So the current plan is based on the assumption that we will not get additional new well permits this year. So from that perspective, it is conservative. Now tell me again about the…
Charles Meade: Yes, compare the rates of return.
Fernando Araujo: Question on the rates of return.
Charles Meade: Right, for workovers versus new drills.
Fernando Araujo: The rates of returns for workovers because of the low capital intensity of the project is very, very good. It tends to be north of 100% rate of return. And that’s what we’ve seen throughout the year, in the last couple of years at least. And for our new wells in California also, because of the pricing environment and because of the low cost to drill and complete wells, the rates of returns are also on the order of 100%, and that’s what we have assumed for the year in 2023 as well. So we get very good rates of return for both workovers, sidetracks and new drills in California.
Charles Meade: That’s what I was looking for Fernando. Thank you.
Fernando Araujo: Thank you.
Operator: Please hold for our next question. Our next question comes from Nicholas Pope with Seaport Research. Nicholas, your line is open.
Nicholas Pope: Thanks. Good morning, everyone.
Fernando Araujo: Good morning, Nicholas. How’re you?
Nicholas Pope: Great. I was hoping to get — when you look at the size of the resource opportunity on doing the workovers, doing the sidetracks, how — what’s the — I guess, what’s the running room that you have on that side of things? Is that every well that you’re looking at? I mean what — how do you think about inventory length, I guess, in — with respect to kind of this near-term stuff that the capital program is going to be focused on?
Fernando Araujo: Okay. Let me start with workovers. With workovers, we have an extensive number of wells that are currently shut in. We probably have a pool of over 500 wells right now that we can — that we’re looking at for workover opportunities, which is very, very extensive. At the same time, you have to remember that workover and recompletion opportunities, the whole opportunity set is very dynamic because as wells fail, a new opportunity is created. So it’s — so it changes every day. So in terms of workover potential, we have a good, solid pool of opportunities. In terms of sidetracks, as you know, sidetracks are mechanically a bit more risky, also — from the reservoir perspective, also a little bit more risky than drilling new wells where you want to drill new wells.

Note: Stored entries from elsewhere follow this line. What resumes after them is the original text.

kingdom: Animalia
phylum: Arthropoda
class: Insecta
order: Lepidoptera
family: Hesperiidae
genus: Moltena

But we do have that same pool of shut-in wells for sidetrack opportunities as well. Currently, the team has identified on the order of 70 to 80 additional sidetrack opportunities that we’re working through. But the main thing that you have to remember is that our asset is one of the best assets in the world in terms of oil in place. The oil in place that we have in some of the assets in California are comparable to some of the best assets in the world. So that’s the great advantage that we have. We have a great asset base.
Nicholas Pope: Got it. That is helpful. And then flipping over to the financial side. Looking at 4Q, it looks like you all prepaid on kind of income tax. I was curious about projections for ’23 and maybe even to ’24, as you look at what you all are expecting in terms of income tax rate and how much might be deferred in ’23.